We are able to show that people with MAD have a significantly higher risk of suffering from abdominal arrhythmias, a dangerous type of heart rate disorder that at worst can lead to cardiac arrest in a subset of patients. “
Bahira Shahim, Associate Professor, Department of Medicine, Solna, Karolinska Institutet and Cardiologist at Karolinska University Hospital
People with crazy were more likely to be women and were on average eight years younger than those without crazy. They also had a more extensive disease of the mitral valve. Although surgery was successful in correction of crazy, these patients had more than three times the risk of abdominal arrhythmias over five years of follow -up compared to patients without preoperative crazy.
“Our results show that it is important to closely monitor patients with this condition, even after a successful business,” says Bahira Shahim.

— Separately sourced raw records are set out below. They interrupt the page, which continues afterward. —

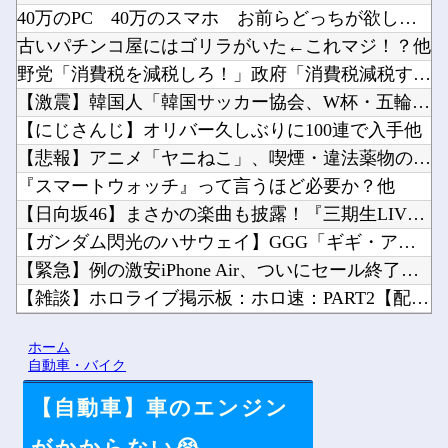
40万のPC 40万のスマホ お前らどっちが欲しい？他
古いパチンコ屋にはゴリラがいた←これマジ！？他
野党「消費税を減税しろ！」政府「消費税減税するわｗ」野党「消...
【激震】韓国人「韓国サッカー協会、W杯・五輪で複数回の性接待...
【にじさんじ】オリバー久しぶりに100連で入手他
【悲報】アニメ「ヤニねこ」、喫煙・違法薬物の使用がBPOで問...
『スマートウォッチ』って言うほど必要か？他
【日向坂46】まさかの楽曲も披露！『三期生LIVE』愛知公演...
【ガンダム閃光のハサウェイ】GGG「ギギ・アンダルシア 水着...
【緊急】例の激安iPhone Air、ついにセール終了のカウ...
【雑談】ホロライブ掲示板：ホロ速：PART2【配信実況可】他
野田クリスタルさん「イラストレーターの人が『AIに仕事を奪わ...
ホーム
【悲報】京アニの新作アニメ、普通につまらない…他
自動車・バイク
【自動車】車のエンジン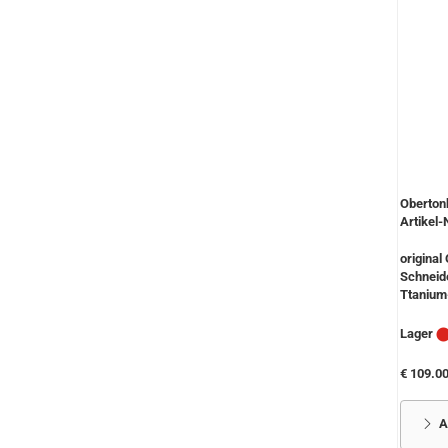
Oberton
Artikel-
original
Schneid
Ttanium-
Lager
€ 109.0
A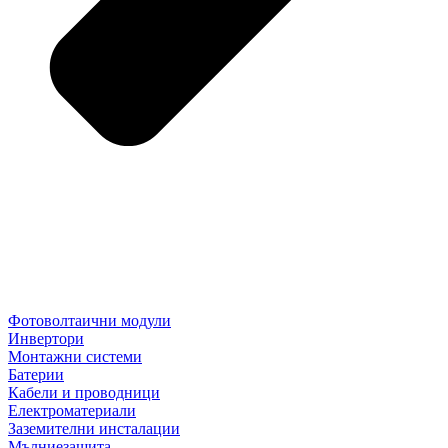
Фотоволтаични модули
Инвертори
Монтажни системи
Батерии
Кабели и проводници
Електроматериали
Заземителни инсталации
Мълниезащита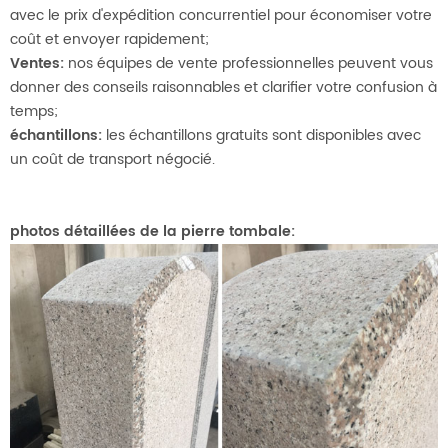
avec le prix d'expédition concurrentiel pour économiser votre
coût et envoyer rapidement;
Ventes:
nos équipes de vente professionnelles peuvent vous
donner des conseils raisonnables et clarifier votre confusion à
temps;
échantillons:
les échantillons gratuits sont disponibles avec
un coût de transport négocié.
photos détaillées de la pierre tombale: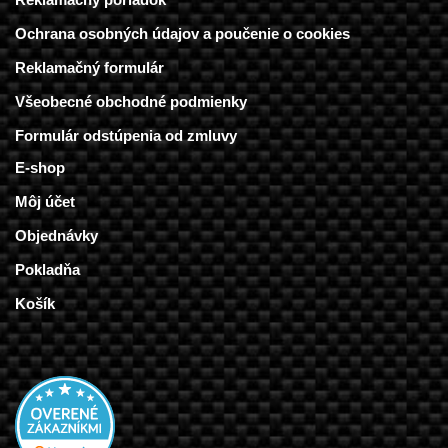
Ochrana osobných údajov a poučenie o cookies
Reklamačný formulár
Všeobecné obchodné podmienky
Formulár odstúpenia od zmluvy
E-shop
Môj účet
Objednávky
Pokladňa
Košík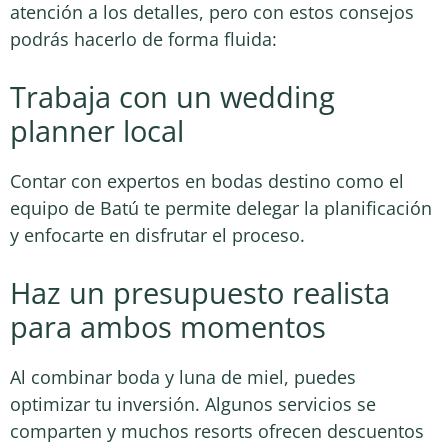
atención a los detalles, pero con estos consejos
podrás hacerlo de forma fluida:
Trabaja con un wedding
planner local
Contar con expertos en bodas destino como el
equipo de Batú te permite delegar la planificación
y enfocarte en disfrutar el proceso.
Haz un presupuesto realista
para ambos momentos
Al combinar boda y luna de miel, puedes
optimizar tu inversión. Algunos servicios se
comparten y muchos resorts ofrecen descuentos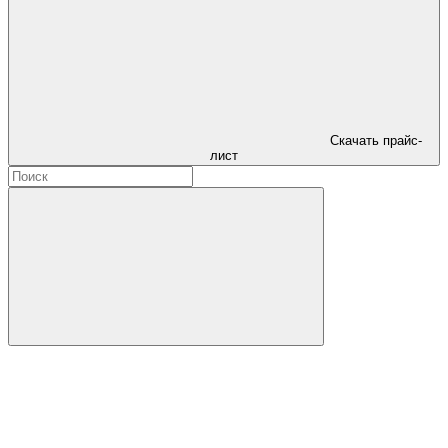
Скачать прайс-
лист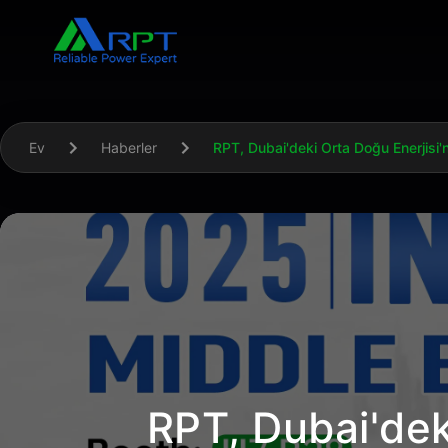
Ev
Haberler
RPT, Dubai'deki Orta Doğu Enerjisi'
RPT, Dubai'deki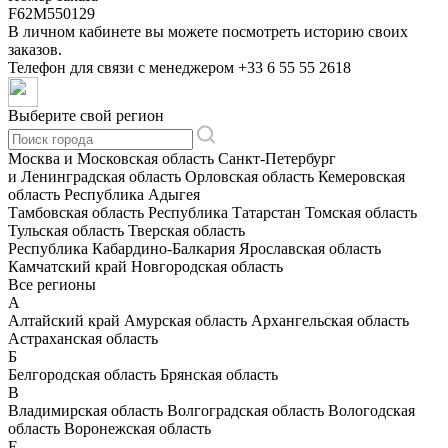
F62M550129
В личном кабинете вы можете посмотреть историю своих
заказов.
Телефон для связи с менеджером
+33 6 55 55 2618
Выберите свой регион
Москва и Московская область
Санкт-Петербург
и Ленинградская область
Орловская область
Кемеровская
область
Республика Адыгея
Тамбовская область
Республика Татарстан
Томская область
Тульская область
Тверская область
Республика Кабардино-Балкария
Ярославская область
Камчатский край
Новгородская область
Все регионы
А
Алтайский край
Амурская область
Архангельская область
Астраханская область
Б
Белгородская область
Брянская область
В
Владимирская область
Волгоградская область
Вологодская
область
Воронежская область
Е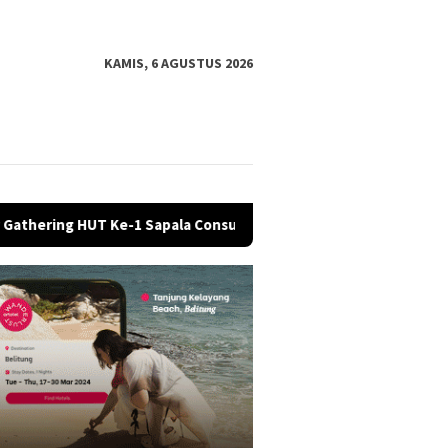
KAMIS, 6 AGUSTUS 2026
Ke-1 Sapala Consultant RIY Law Office
Pemkab dan DPRD 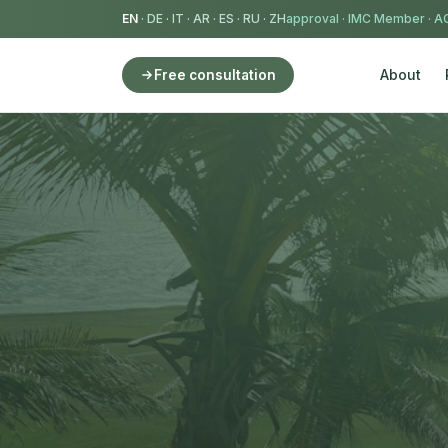
EN
·
DE
·
IT
·
AR
·
ES
·
RU
·
ZH
IMC Member
·
AC
About
Free consultation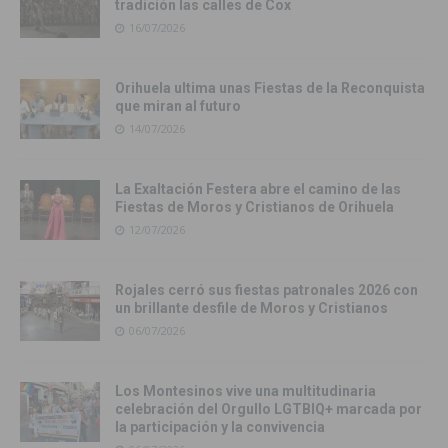
tradición las calles de Cox
16/07/2026
Orihuela ultima unas Fiestas de la Reconquista
que miran al futuro
14/07/2026
La Exaltación Festera abre el camino de las
Fiestas de Moros y Cristianos de Orihuela
12/07/2026
Rojales cerró sus fiestas patronales 2026 con
un brillante desfile de Moros y Cristianos
06/07/2026
Los Montesinos vive una multitudinaria
celebración del Orgullo LGTBIQ+ marcada por
la participación y la convivencia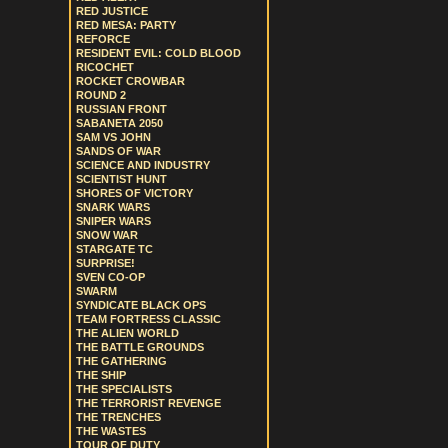
RED JUSTICE
RED MESA: PARTY
REFORCE
RESIDENT EVIL: COLD BLOOD
RICOCHET
ROCKET CROWBAR
ROUND 2
RUSSIAN FRONT
SABANETA 2050
SAM VS JOHN
SANDS OF WAR
SCIENCE AND INDUSTRY
SCIENTIST HUNT
SHORES OF VICTORY
SNARK WARS
SNIPER WARS
SNOW WAR
STARGATE TC
SURPRISE!
SVEN CO-OP
SWARM
SYNDICATE BLACK OPS
TEAM FORTRESS CLASSIC
THE ALIEN WORLD
THE BATTLE GROUNDS
THE GATHERING
THE SHIP
THE SPECIALISTS
THE TERRORIST REVENGE
THE TRENCHES
THE WASTES
TOUR OF DUTY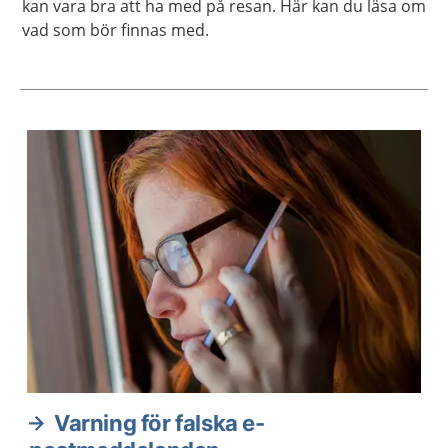
kan vara bra att ha med på resan. Här kan du läsa om
vad som bör finnas med.
Aktuella artiklar
Varning för falska e-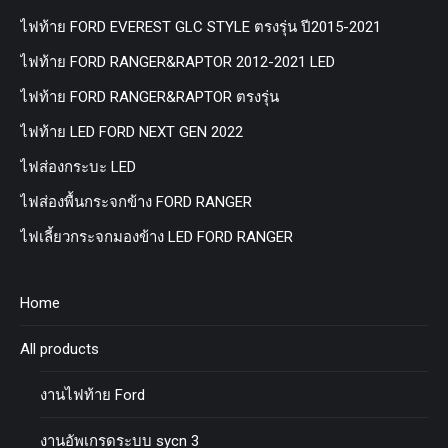
ไฟท้าย FORD EVEREST GLC STYLE ตรงรุ่น ปี2015-2021
ไฟท้าย FORD RANGER&RAPTOR 2012-2021 LED
ไฟท้าย FORD RANGER&RAPTOR ตรงรุ่น
ไฟท้าย LED FORD NEXT GEN 2022
ไฟส่องกระบะ LED
ไฟส่องพื้นกระจกข้าง FORD RANGER
ไฟเลี้ยวกระจกมองข้าง LED FORD RANGER
Home
All products
งานไฟท้าย Ford
งานอัพเกรดระบบ sycn 3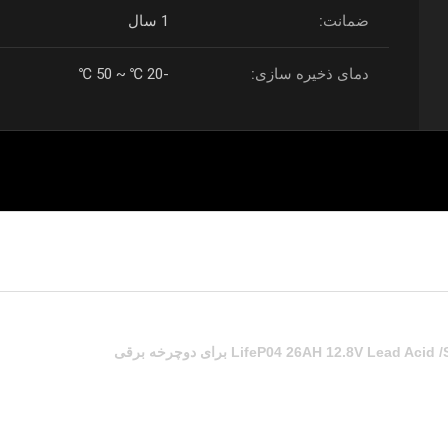
ضمانت:
1 سال
دمای ذخیره سازی:
-20 ℃ ~ 50 ℃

Investigating several cases
The study has led to new cases that researchers are now being investigated further. One hypothesis is that crazy causes permanent changes to the heart muscle. Another is that Mad is a sign of an underlying heart disease. Researchers are now continuing to study the scars in the heart using MRI (magnetic resonance imaging) and analyze tissue samples from the heart muscle.
The research was conducted by cardiologist and Associate Professor Bahira Shahim in close collaboration with Magnus Dalén, Associate Professor at Karolinska Institutet and cardiac surgeon at Karolinska University Hospital and Klara Lodin, a doctorate at Karolinska Institutet. It was used by Alf Funds, the Swedish Foundation Heart-Lung, the Swedish Research Council, the Swedish Medical Research Society, the Swedish Medical Society and the Karolinska Institutet.
Source:
Magazine report:
Lodin, K., et al. (2025). Mit querd decay and mitral valve prolapse: long -term risk of abdominal arrhythmias after surgery. European Heart Journal. doi.org/10.1093/eurheartj/ehaf195.